:: Tasks ::
A. In the article on the UK Data Protection Bill, rewrite the part that opens with the words containing "Most everyone has had an embarrassing dream" and closes with "for UK residents.", replacing "mobile technology" with "smartphone technology".
B. Answer these questions from the article on the UK Data Protection Bill:
(i) Who is outlining the new proposal?
(ii) What EU regulation is the proposed UK protection compared to?
(iii) What three things would be added to the definition of personal data?
C. Continue the article on the UK Data Protection Bill from the point where it ends.

:: Page text ::
Most everyone has had an embarrassing dream – being in an exam unprepared, or going to school without one’s pants on – and most everyone has had an embarrassing moment in real life too. The advent of mobile technology has made it possible to capture some of those moments forever, and publish them for the world to see. Plus the personal information that has become ubiquitous to life in the modern era is often spread everywhere for others to see. A new Data Protection Bill has been introduced that will provide new and important consent laws for UK residents.
New Proposal Details
The new proposal being outlined by the Digital Minister, Matt Hancock, would provide a means for protecting personal data in the UK that is as stringent as the EU’s GDPR (General Data Protection Regulation). With Brexit, the need for greater levels of data protection in Britain has been made more serious, and the new bill would provide those controls. The rules include provisions including:
- make withdrawing consent for their personal data use simpler
- allow for requests for data to be deleted
- require firms to obtain “explicit” consent for processing personal data
- expand the definition of personal data to include IP addresses, DNA and cookies
- let people get hold of the information organizations hold on them much more freely
The new regulations would go far beyond what already exists in the UK regarding the ‘right to be forgotten’, which makes specific constraints on what can appear in search engines. However, these new regulations, like the GDPR, would provide control over personal data that is held by a wide range of companies.

:: Listed records ::

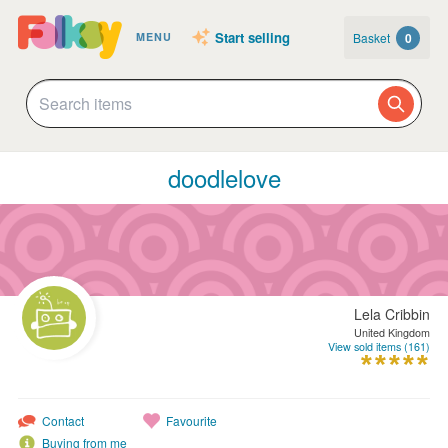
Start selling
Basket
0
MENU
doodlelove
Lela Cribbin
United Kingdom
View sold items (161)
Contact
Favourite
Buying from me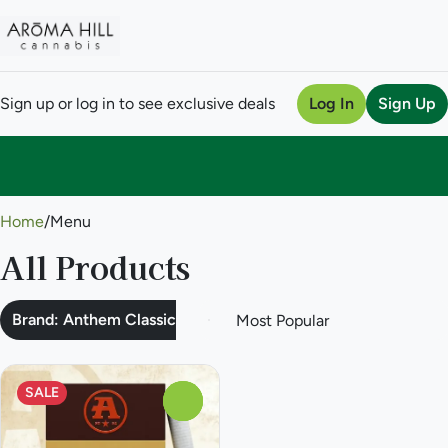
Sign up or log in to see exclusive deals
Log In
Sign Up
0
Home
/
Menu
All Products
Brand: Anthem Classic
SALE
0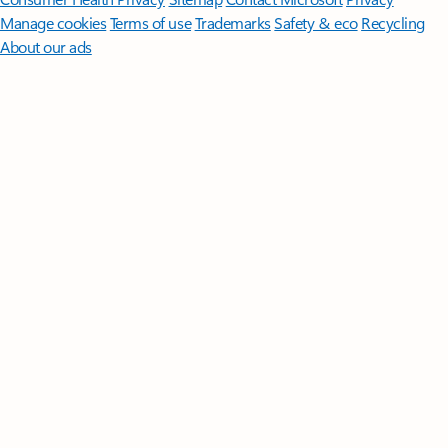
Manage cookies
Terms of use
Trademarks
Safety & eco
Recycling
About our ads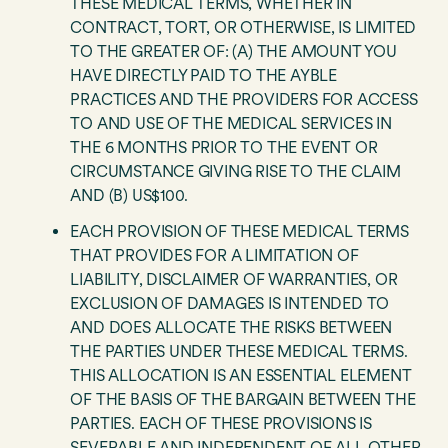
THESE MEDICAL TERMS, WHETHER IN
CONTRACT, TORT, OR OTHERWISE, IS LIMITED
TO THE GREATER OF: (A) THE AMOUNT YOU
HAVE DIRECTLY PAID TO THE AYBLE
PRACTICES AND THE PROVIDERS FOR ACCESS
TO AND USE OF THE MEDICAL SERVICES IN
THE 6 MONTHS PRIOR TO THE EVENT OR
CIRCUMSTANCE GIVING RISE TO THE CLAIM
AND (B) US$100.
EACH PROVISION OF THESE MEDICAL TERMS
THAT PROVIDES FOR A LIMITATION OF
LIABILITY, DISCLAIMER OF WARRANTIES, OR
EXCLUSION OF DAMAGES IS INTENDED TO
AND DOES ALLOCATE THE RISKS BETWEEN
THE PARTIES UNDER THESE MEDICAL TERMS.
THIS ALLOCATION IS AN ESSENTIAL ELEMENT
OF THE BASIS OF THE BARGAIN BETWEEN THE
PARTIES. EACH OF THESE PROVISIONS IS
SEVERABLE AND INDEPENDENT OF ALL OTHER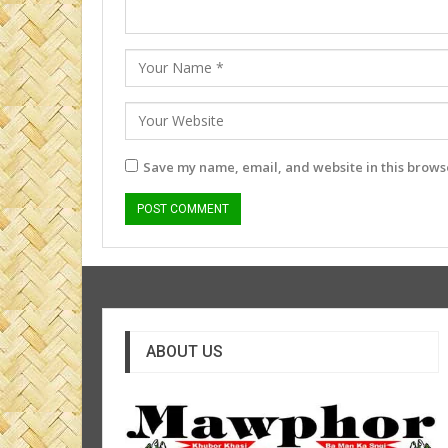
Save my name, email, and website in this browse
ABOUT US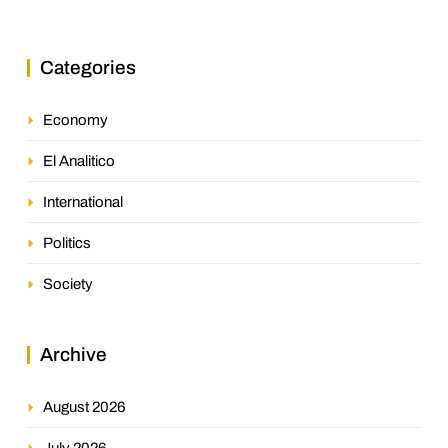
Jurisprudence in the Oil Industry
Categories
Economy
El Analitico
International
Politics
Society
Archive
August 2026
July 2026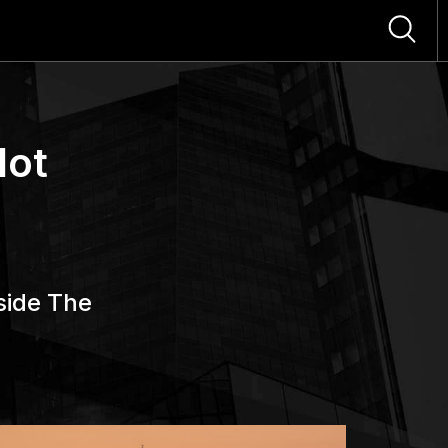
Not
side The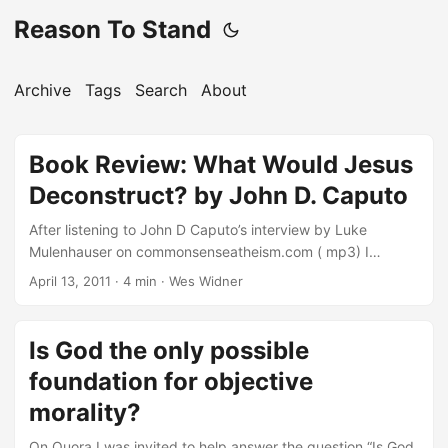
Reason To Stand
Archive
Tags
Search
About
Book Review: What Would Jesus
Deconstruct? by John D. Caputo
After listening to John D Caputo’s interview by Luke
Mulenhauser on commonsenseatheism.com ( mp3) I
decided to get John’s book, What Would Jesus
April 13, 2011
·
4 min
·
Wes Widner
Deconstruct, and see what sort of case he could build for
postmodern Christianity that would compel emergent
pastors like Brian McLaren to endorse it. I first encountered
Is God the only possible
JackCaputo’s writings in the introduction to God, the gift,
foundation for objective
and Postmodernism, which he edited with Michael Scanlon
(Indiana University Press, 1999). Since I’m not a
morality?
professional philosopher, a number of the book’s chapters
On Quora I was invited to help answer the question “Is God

* * *

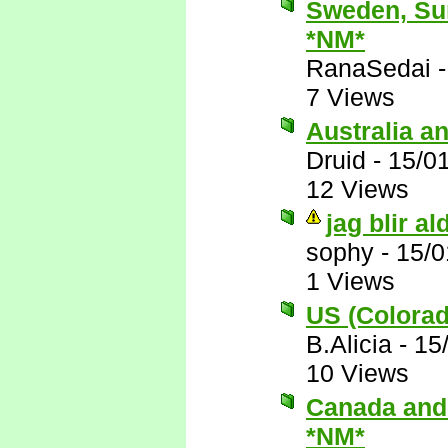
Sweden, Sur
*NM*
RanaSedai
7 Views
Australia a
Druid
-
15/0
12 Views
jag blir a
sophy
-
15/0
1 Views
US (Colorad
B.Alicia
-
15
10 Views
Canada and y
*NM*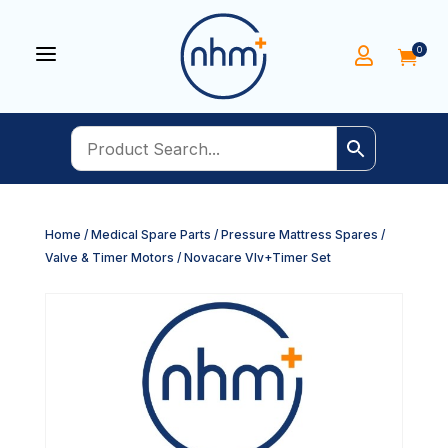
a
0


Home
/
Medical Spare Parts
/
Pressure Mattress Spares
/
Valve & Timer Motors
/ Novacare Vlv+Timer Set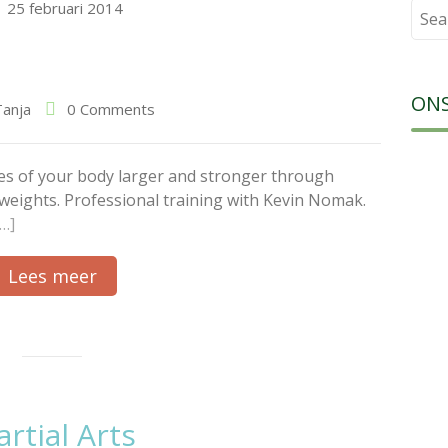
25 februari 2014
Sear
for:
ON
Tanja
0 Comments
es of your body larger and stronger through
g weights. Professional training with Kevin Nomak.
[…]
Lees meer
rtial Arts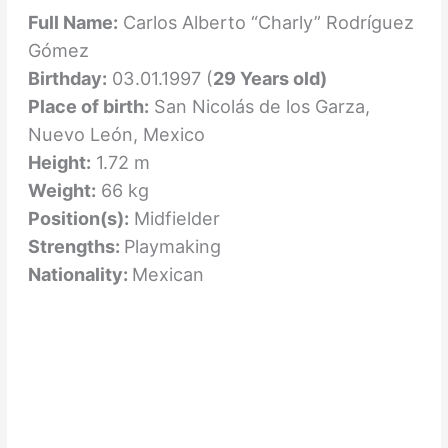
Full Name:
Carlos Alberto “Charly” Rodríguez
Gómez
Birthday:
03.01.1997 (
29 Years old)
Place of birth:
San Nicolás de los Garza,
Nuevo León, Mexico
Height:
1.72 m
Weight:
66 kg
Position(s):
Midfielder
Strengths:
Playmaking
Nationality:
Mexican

---

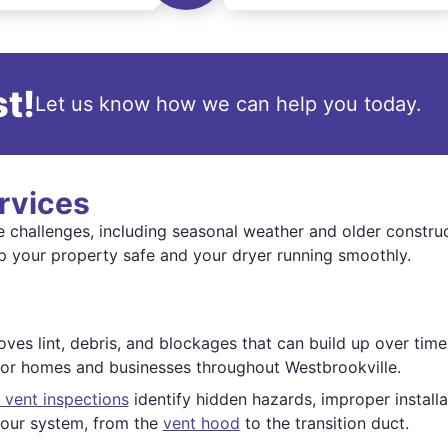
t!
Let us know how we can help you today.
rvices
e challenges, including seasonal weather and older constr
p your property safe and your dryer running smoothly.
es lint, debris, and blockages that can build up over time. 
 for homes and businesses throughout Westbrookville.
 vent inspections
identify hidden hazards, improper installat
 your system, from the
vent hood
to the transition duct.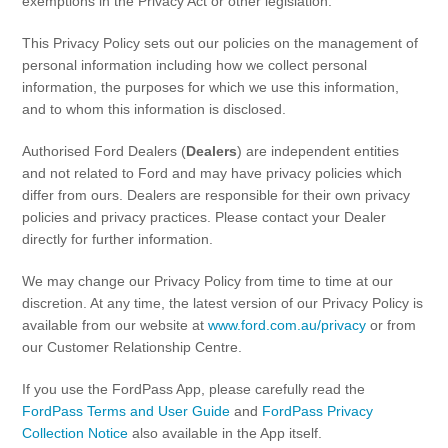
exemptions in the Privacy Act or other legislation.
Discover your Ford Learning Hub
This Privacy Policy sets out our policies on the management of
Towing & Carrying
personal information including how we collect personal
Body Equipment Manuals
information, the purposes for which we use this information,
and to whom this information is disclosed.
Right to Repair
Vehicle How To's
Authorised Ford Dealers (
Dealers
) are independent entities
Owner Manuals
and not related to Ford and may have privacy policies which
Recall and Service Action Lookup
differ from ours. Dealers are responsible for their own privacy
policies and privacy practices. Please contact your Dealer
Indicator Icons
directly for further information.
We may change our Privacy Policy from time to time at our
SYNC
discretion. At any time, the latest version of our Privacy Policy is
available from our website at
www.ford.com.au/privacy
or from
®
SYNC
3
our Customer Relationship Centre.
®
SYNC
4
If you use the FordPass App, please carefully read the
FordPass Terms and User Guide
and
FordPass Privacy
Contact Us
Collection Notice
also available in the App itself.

:: Per-task answers ::
A.
Most everyone has had an embarrassing dream – being in an exam unprepared, or going to school without one’s pants on – and most everyone has had an embarrassing moment in real life too. The advent of smartphone technology has made it possible to capture some of those moments forever, and publish them for the world to see. Plus the personal information that has become ubiquitous to life in the modern era is often spread everywhere for others to see. A new Data Protection Bill has been introduced that will provide new and important consent laws for UK residents.

B.
(i) Matt Hancock, the Digital Minister.
(ii) The GDPR (General Data Protection Regulation).
(iii) IP addresses, DNA and cookies.

C.
Additionally, the bill would require substantial fines for violation of the new rules. Currently, the maximum fines for those who violate data protection regulations is 500,000 GBP. However, the new laws would make it possible for firms who violate data protection to be fined as much as 17 million GBP, or 4% of total global profit.
Whether the new regulations become law remains to be seen. However, it will certainly make for interesting debate around how personal and private data should be managed and protected, and some course of action must be taken in the UK, as the EU institutes the GDPR. As protection increases, the risk of those embarrassing moments being made public should reduce substantially.